# Basement Floor Coatings



## Vermillion (Sep 23, 2008)

What do most people do with their basement floors? I'm trying decide on whether I should leave it as is (bare cement) or put some kind of coating on it. I don't want to spend a lot of the basement floor, as I've already put a good amount of money into epoxing my garage.


----------



## Bushytails (Sep 23, 2008)

Mine garage floor is bare, no problems yet.  can't imagine why a basement would be worse.

--Bushytails


----------



## mystery (Sep 26, 2008)

You could cover it with plastic for cheap


----------



## Daryl in Nanoose (Sep 28, 2008)

If you seal it, it is a lot easier to sweep and clean. You don't have to put color in it, just a clear will do.


----------



## SporNAK (Oct 1, 2008)

I've been wondering what to do with my basement as well. Is there a clear coating out there that is cheap, yet gets the job done? In other words, I don't want to have to come back in a year or 2 and re-do it.


----------



## Daryl in Nanoose (Oct 2, 2008)

Big box stores should have it or go to industrial coating suppliers. I used General paints (do  not recall the name).


----------



## 'the epoxy floor guy' (Oct 8, 2008)

yes,  There is a 'clear' epoxy coating you can use for your basement floor but is not a $$ saver.

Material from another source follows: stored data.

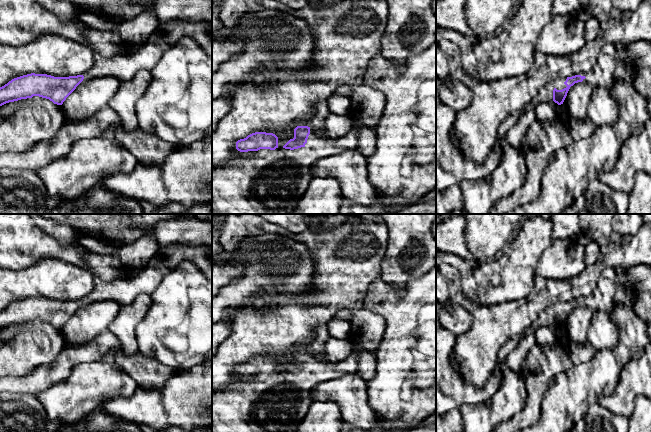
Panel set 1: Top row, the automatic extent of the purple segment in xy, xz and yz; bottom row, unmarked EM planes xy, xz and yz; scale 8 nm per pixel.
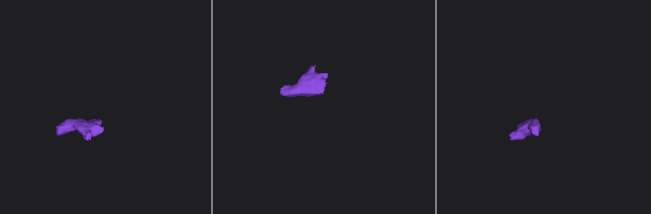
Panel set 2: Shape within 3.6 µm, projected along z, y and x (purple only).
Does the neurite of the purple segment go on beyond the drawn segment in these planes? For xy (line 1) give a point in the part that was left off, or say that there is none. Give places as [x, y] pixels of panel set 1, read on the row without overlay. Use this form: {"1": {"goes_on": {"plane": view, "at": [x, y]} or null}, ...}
{"1": {"goes_on": {"plane": "xy", "at": [123, 291]}}}

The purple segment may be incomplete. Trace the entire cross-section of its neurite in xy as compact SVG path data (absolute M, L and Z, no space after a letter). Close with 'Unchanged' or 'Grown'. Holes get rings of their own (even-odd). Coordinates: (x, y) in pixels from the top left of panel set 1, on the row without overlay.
M170 244L162 247L138 273L131 278L104 281L94 276L94 288L82 299L54 301L47 298L27 298L12 303L0 311L0 330L21 323L39 320L62 329L82 305L112 300L120 306L130 304L138 295L151 295L164 276L181 262L189 261L199 267L212 282L212 246Z. Grown

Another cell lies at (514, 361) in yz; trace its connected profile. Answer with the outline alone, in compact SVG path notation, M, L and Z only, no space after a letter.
M526 332L522 336L518 346L507 356L505 365L512 371L520 373L522 364L527 354L536 345L534 332Z

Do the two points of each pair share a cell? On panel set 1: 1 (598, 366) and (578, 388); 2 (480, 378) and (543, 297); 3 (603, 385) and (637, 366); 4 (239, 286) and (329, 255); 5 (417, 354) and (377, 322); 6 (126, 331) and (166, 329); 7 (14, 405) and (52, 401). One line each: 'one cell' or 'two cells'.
1: one cell
2: one cell
3: two cells
4: two cells
5: two cells
6: two cells
7: two cells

You can use a concrete sealer like (I hate using this brand) Thompson's water seal.  I would recommend ANY other brand besides Thompson's.

Great Idea to get the benefits and save a buck.


----------



## GarageandBeyond (Oct 26, 2008)

Being that it is a basement you floor probably has a high vapor emissions rate. All epoxy flooring systems would fail without a vapor mitigation primer. 

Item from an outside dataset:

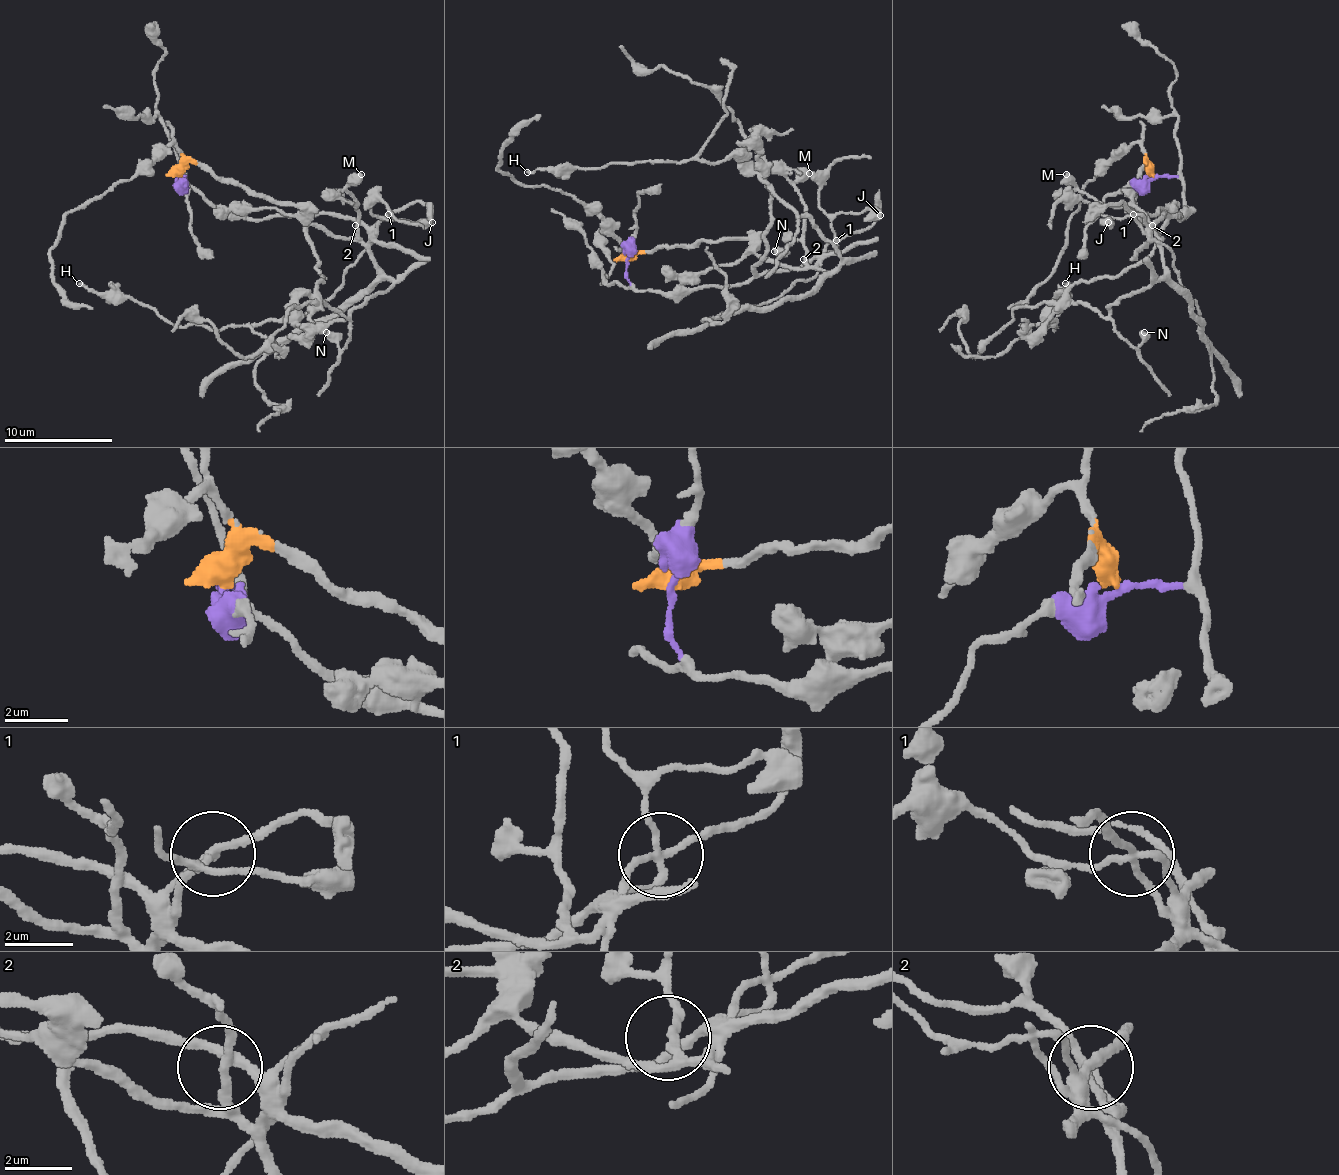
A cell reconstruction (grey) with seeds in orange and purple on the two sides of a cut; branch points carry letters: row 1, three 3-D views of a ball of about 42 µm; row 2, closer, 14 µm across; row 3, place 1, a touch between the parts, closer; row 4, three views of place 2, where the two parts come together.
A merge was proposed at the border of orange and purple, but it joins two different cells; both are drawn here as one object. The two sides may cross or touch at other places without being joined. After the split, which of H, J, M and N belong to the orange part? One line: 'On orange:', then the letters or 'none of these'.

The other choice would be a stain and breathable urethane sealer. If you slab isn't a good candidate for staining you would need to do an overlay.


----------



## 'the epoxy floor guy' (Nov 5, 2008)

GarageandBeyond said:


> Being that it is a basement you floor probably has a high vapor emissions rate. All epoxy flooring systems would fail without a vapor mitigation primer.



We have used a Moisture (vapor) barrier primer that will hold back 15 psi of hydroponic pressure.  This is VERY effective for most floor applications.  UNLESS you have a 'spring' of water pressure coming up from under side of the slab you should not have any problems installing your floor.


----------



## aaroni (Jun 22, 2009)

If basement floor waterproofing wasn't overlooked on such a regular basis, then there wouldn't be as many problems with seepage and flooding when it was finished. A basement can be so much more than just a convenient place for storing junk! Now, people realize the potential of this space for something much more such as extra living space, family rooms and bedrooms.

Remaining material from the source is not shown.